| SELECTED EXTRACT |
HomeMy WebLinkAboutDave Hare - Professional Services AgreementPROFESSIONAL SERVICES AGREEMENT
THIS AGREEMENT is made and entered into between the City of Pasco, a Washington
Municipal Corporation, hereinafter referred to as "City", and Dave Hare , hereinafter referred
to as "Consultant."
RECITALS
WHEREAS, the City desires to have certain services and/or tasks performed as set forth
below requiring specialized skills, training, equipment, and other supportive capabilities; and
WHEREAS, the Consultant represents that it is qualified and possesses sufficient skills,
experience, equipment, and necessary capabilities, including: technical and professional
expertise, when required, to perform the services and/or tasks as set forth in this Agreement upon
which the City is relying.
NOW, THEREFORE, in consideration of the mutual covenants, and performances
contained herein, the parties agree as follows:
1. Scope of Services. The Consultant shall perform such services and accomplish such
tasks, including the furnishing of all labor necessary for full performance thereof, as
identified and designated as Consultant's Responsibilities throughout this Agreement,
and as more particularly described in Scope of Work detailed in Exhibit A, attached
hereto and incorporated herein (the "Project"). The City and Contractor shall mutually
agree upon the work schedule, tasks and other assignments which shall fall within the
contractor's scope of work.

| GIVEN ENTRIES |
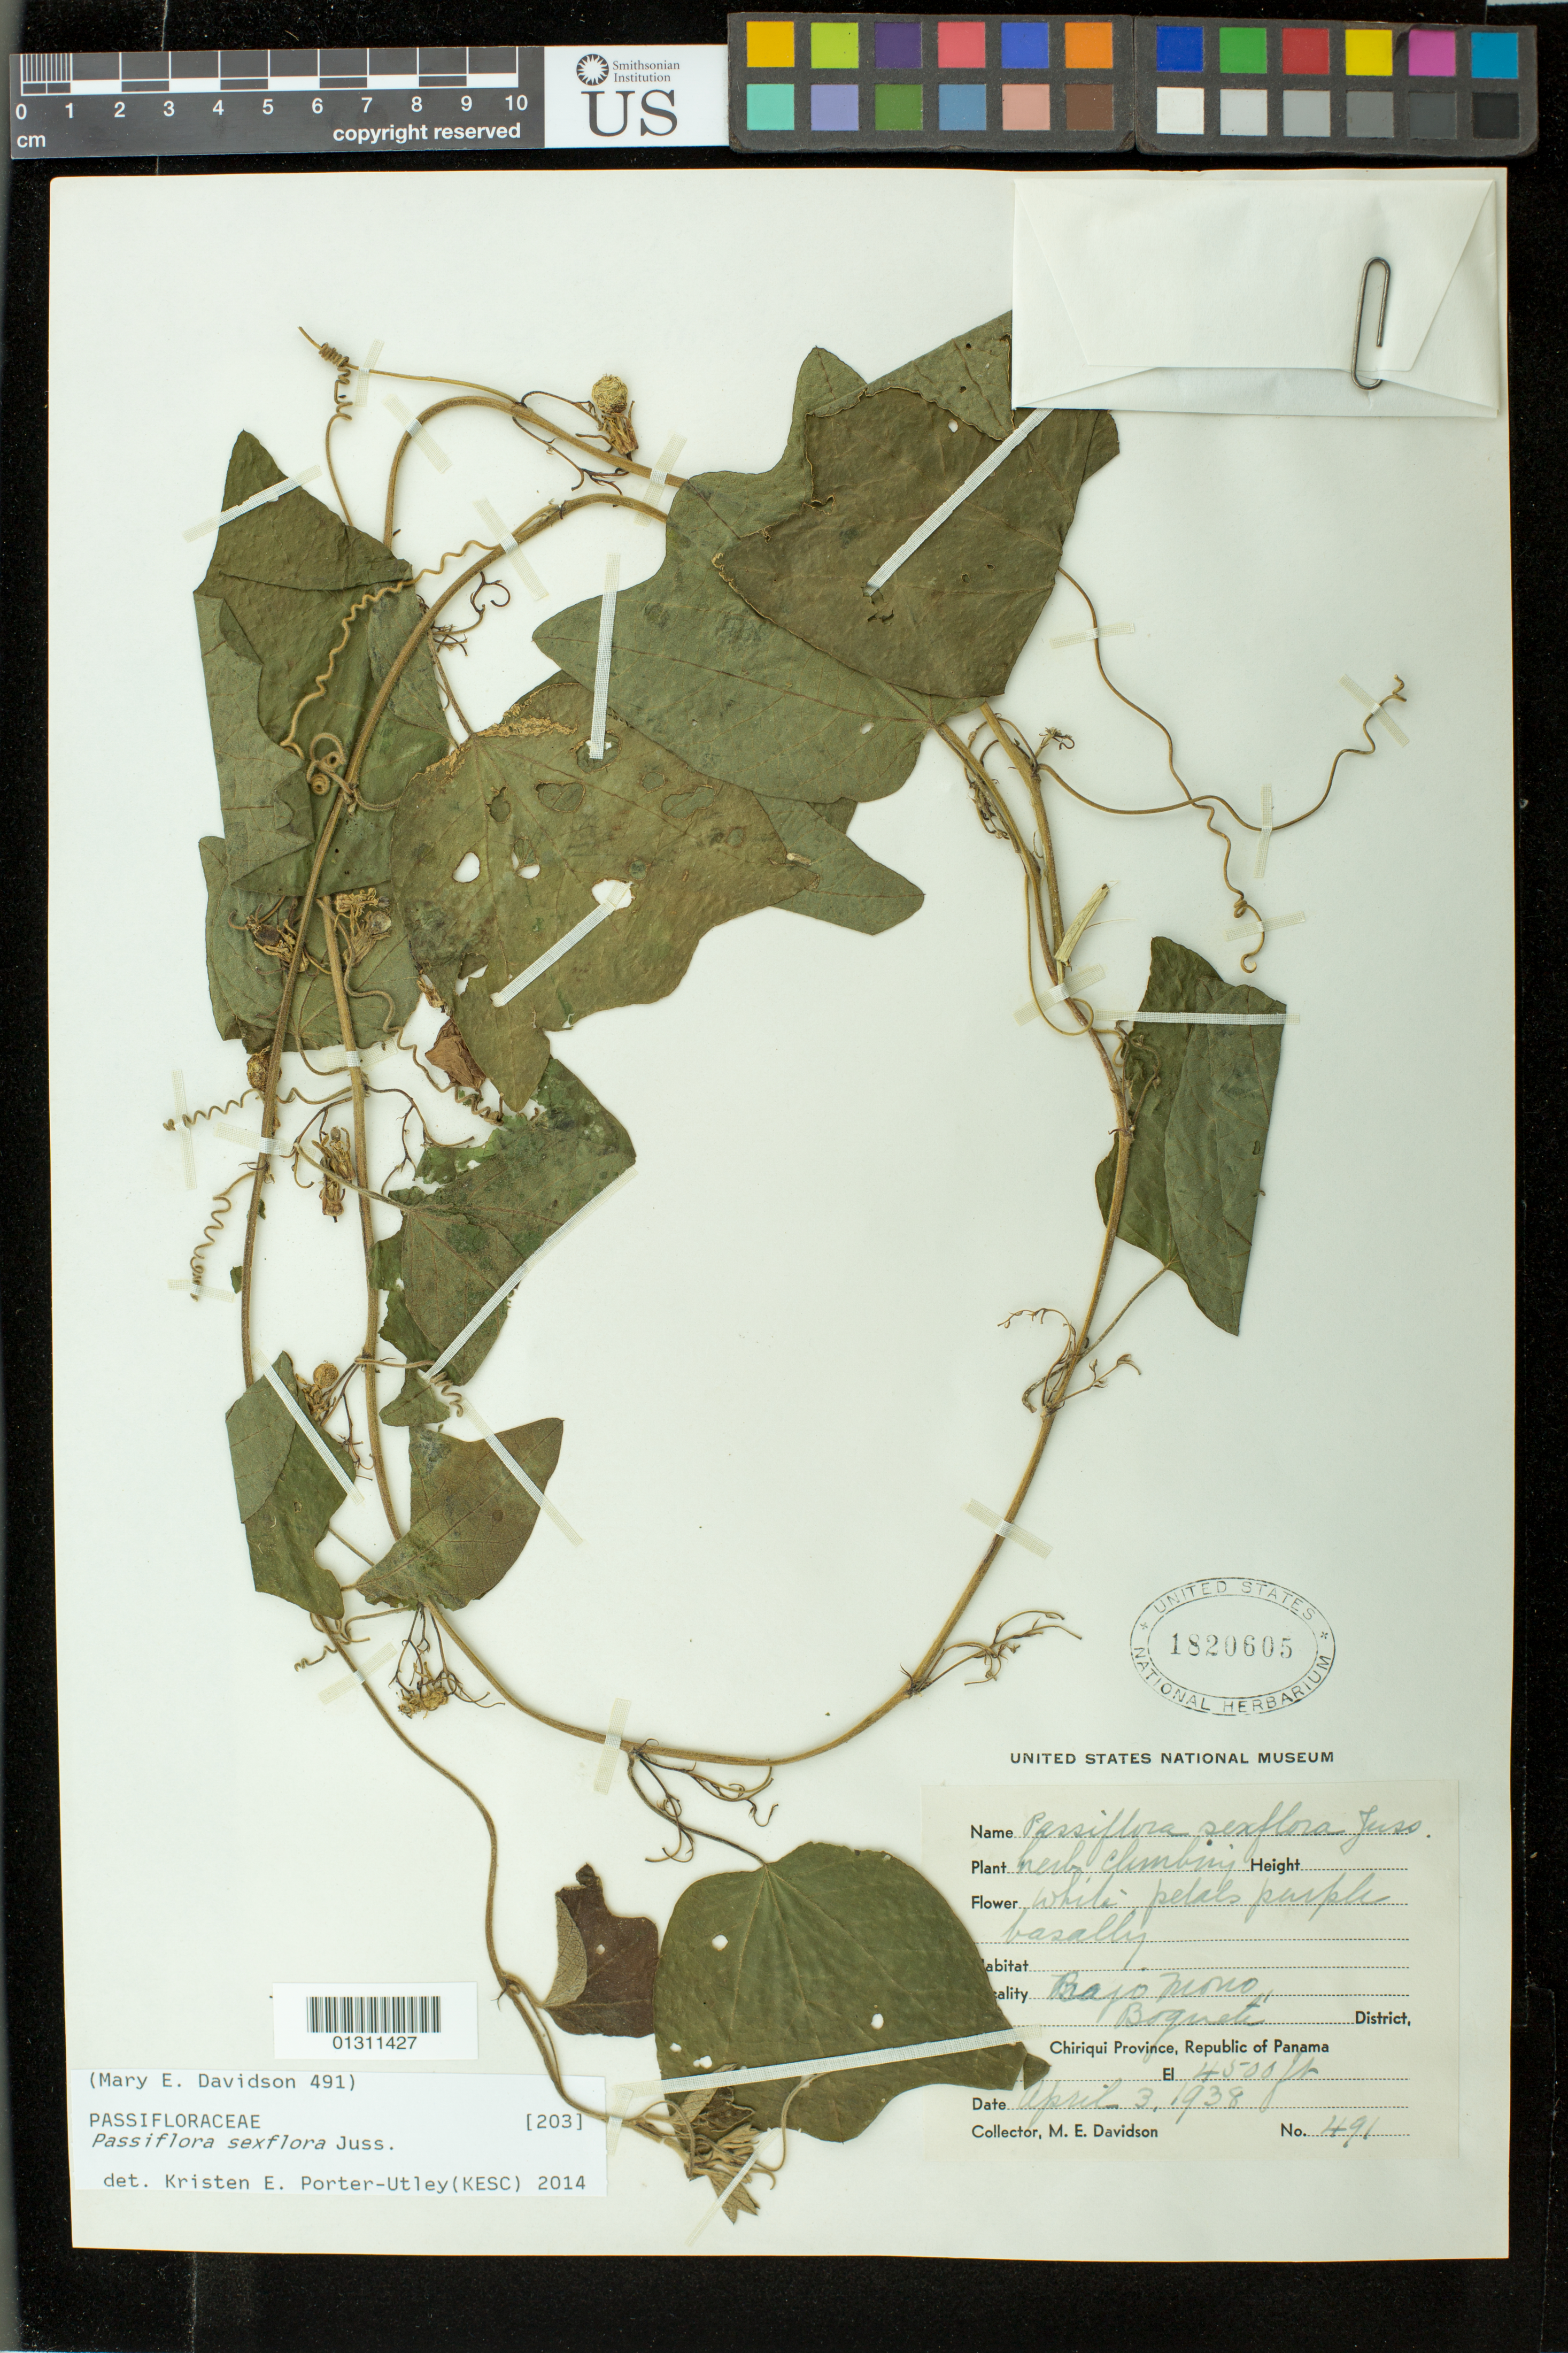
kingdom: Plantae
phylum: Tracheophyta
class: Magnoliopsida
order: Malpighiales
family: Passifloraceae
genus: Passiflora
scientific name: Passiflora sexflora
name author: Juss.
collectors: M. E. Davidson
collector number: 491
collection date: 1938-04-03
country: Panama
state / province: Chiriqui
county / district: Boquete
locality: Bajo Mono.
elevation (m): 1372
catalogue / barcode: US 1820605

| INSTRUCTIONS |
• a. In the services agreement, rewrite the paragraph beginning "WHEREAS, the Consultant represents" more briefly, keeping its main facts.
• b. Print word for word the part of the services agreement starting with "NOW, THEREFORE, in" and going on through "scope of work.".

| FULL SOLUTIONS |
• a. WHEREAS, the Consultant represents that it has the qualifications, skills, experience, equipment and capabilities, including technical and professional expertise when required, to perform the services and tasks set out in this Agreement, and the City is relying on that representation.

• b.
NOW, THEREFORE, in consideration of the mutual covenants, and performances
contained herein, the parties agree as follows:
1. Scope of Services. The Consultant shall perform such services and accomplish such
tasks, including the furnishing of all labor necessary for full performance thereof, as
identified and designated as Consultant's Responsibilities throughout this Agreement,
and as more particularly described in Scope of Work detailed in Exhibit A, attached
hereto and incorporated herein (the "Project"). The City and Contractor shall mutually
agree upon the work schedule, tasks and other assignments which shall fall within the
contractor's scope of work.